Your Highness (David Gordon Green, 2011). Good lord, this is abysmal. The screenplay by Danny McBride and his regular writing partner Ben Best has exactly one joke, told over and over again, and it’s not a very good joke, either. The film presents a fairly standard sword and sorcery sorcery with an evil wizard, noble knights, an imperiled maiden and a fiery warrior woman and peppers it with modern language. Anyone who finds the notion of a Tolkienesque swordsman repeatedly using the word “motherfucker” uproariously funny will be in endless bliss. All others are advised to back away slowly. David Gordon Green used to devote himself to high cinematic art, and now he apparently prefers to slap together broad, idiotic comedy in a haphazard manner. The paycheck is undoubtedly better.
Jane Eyre (Cary Fukunaga, 2011). Cary Fukunaga falls into the very current trap of trying to inject life and spirit into a terse-lipped period drama by defaulting a little too often to jolting cuts and distracting camera angles, but he otherwise does well by Charlotte Brontë’s classic novel about a governess who’s endured a fairly miserable life. Mia Wasikowska is sharp and fine in the title role, nicely evoking a sense of a woman building up the dignity that she’s spent her life being brutally told was not something she deserved. The strongest work in the film comes from Michael Fassbender, the domineering boss who eventually comes to love her. He’s fiercely committed to the character’s ferocious, unforgiving nature and yet offers enough glimmers of consideration and even vulnerability that it makes the journey he undertakes seem understandable rather than arbitrary. Fassbender was in a slew of high profile movies last year. Was there any one of them that he wasn’t the very best part of it?
Holy Matrimony (John M. Stahl, 1943). This odd comedy was based on a 1908 novel. The story is about a deliberate, orchestrated case of mistaken identity involving a reclusive English painter who is given the unwelcome honor of being knighted. On the journey there, the painter’s longtime valet dies and the famed but unrecognized artist uses the opportunity to adopt the humbler role, letting the world believe that it is he who had died. He eventually finds love and is pushed to prove his true identity several years later. The screenplay by Nunnally Johnson is unapologetic in its restless intelligence and Monty Woolley gives a fine, blustery performance as the undercover painter.
The Man Who Shot Liberty Valance (John Ford, 1962). John Ford’s last western with John Wayne is a stark, smart deconstruction of the way myths take hold and become their own sort of truth. Wayne plays a rough, boisterous rancher who sometimes stands in for the local town’s inept sheriff in defending his fellow citizens against a vile gunslinger named Liberty Valance, played with full ugly boil by Lee Marvin.

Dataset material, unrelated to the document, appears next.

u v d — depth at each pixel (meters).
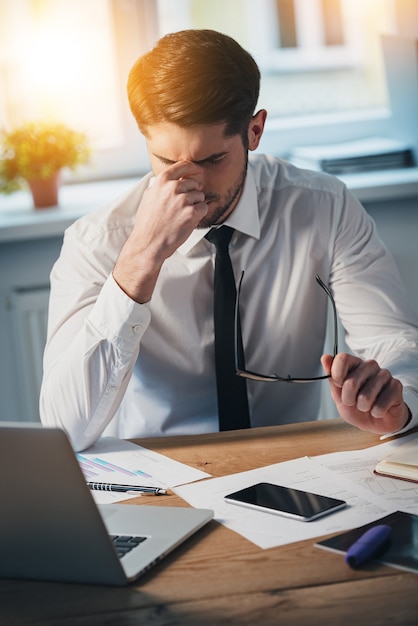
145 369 1.66
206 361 1.66
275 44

Jimmy Stewart plays a frail lawyer who comes to set up a practice and immediately runs afoul of the villain. The film follows the back and forth between the various characters, paralleled by the political considerations taking place as the region moves towards statehood. The film is shot in splendidly shadowy black-and-white, accentuating the darkness that snakes through the story. Ford’s mastery of the mechanics of cinematic narrative had a way of making the small feel epic and the epic become delicately intimate, and he simultaneously achieves both in this film. Even though the story is largely told in flashback as most of the characters gather for the funeral of another, it doesn’t feel like it’s one of those films that become fairly typical a few years later, striking the death knell for an entire genre. Instead, it’s simply about rendering a strong story in the finest fashion possible, allowing a leveling moral ambiguity to give the film a greater, graver weight.